Yeah generally caching intermediate nodes for reuse while making proofs smaller has been discussed before in Ethereum, see Optimizing Merkle tree multi-queries - Data Structure - Ethereum Research

Ahh thanks @lehnberg!
I knew somebody must have discussed this before somewhere.

Yes @antioch, above was by Georgios Konstantopoulos. See the additional exchange between him and Oleg Andreev:

Oleg Andreev, [29 Apr 2019 at 21:12:48]:
i only had skimmed through the article, but this problem reminded me of another trick to aggregate merkle proofs: factor out all 32-byte hashes into a de-duplicated array, and for each merkle proof use short indices into that array

so you can decouple the proof-as-sequence-of-neighbours from actual hashes.

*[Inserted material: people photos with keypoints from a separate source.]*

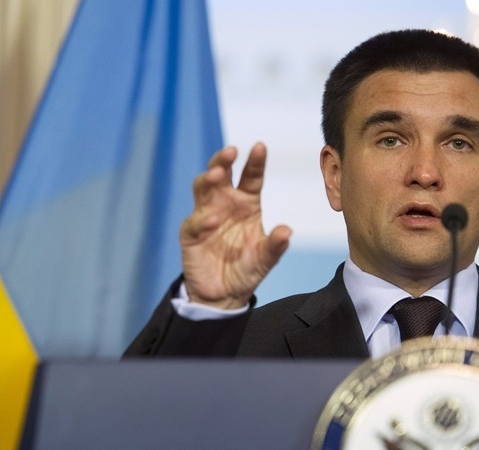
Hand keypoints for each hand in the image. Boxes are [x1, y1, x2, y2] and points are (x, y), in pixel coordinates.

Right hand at [180, 142, 291, 308]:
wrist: (224, 295)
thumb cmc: (247, 269)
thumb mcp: (266, 259)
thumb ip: (276, 245)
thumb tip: (287, 230)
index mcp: (246, 203)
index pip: (251, 176)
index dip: (255, 161)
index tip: (260, 146)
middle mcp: (225, 203)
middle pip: (221, 173)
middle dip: (223, 160)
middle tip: (231, 151)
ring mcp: (205, 215)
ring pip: (203, 188)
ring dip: (208, 179)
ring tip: (218, 174)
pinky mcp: (191, 233)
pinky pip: (194, 221)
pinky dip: (202, 219)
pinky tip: (212, 220)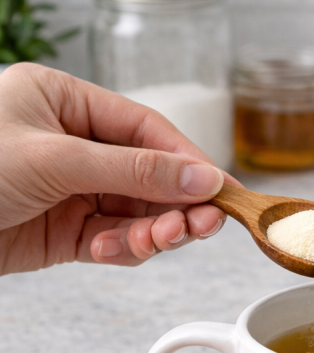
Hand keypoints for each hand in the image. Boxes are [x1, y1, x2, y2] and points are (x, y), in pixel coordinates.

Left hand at [0, 63, 236, 275]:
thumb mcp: (54, 161)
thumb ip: (134, 170)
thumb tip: (202, 177)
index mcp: (64, 102)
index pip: (145, 129)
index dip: (187, 160)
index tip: (219, 189)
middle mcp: (72, 144)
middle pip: (150, 174)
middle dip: (175, 202)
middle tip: (201, 225)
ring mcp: (71, 190)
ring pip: (138, 211)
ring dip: (153, 231)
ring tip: (158, 241)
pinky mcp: (66, 231)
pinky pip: (116, 239)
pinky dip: (125, 248)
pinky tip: (115, 250)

Georgios Konstantopoulos, [30 Apr 2019 at 06:40:33 (30/04/2019, 06:43:55)]:
I did that for Sparse Merkle trees, with the default leaf being the hash of 0. Prefix the proof with a bitfield indicating whether to use the default value (precomputed) or to pop an element from the proof.

Very neat optimization when there’s some structure in the Merkle proof, and the more values you can use from the bitfield, the smaller the proof - at a cost of the size of the bitfield number in the worst case

This was described here Plasma Cash with Sparse Merkle Trees, Bloom filters, and Probabilistic Transfers - Plasma - Ethereum Research when it first came to my attention. @oleganza is it an old trick? It had got me pretty excited given it’s simple and provides straightforward gains

It looks like Beam uses something they call “Multiproofs”, which looks like it’s exactly what you’re talking about.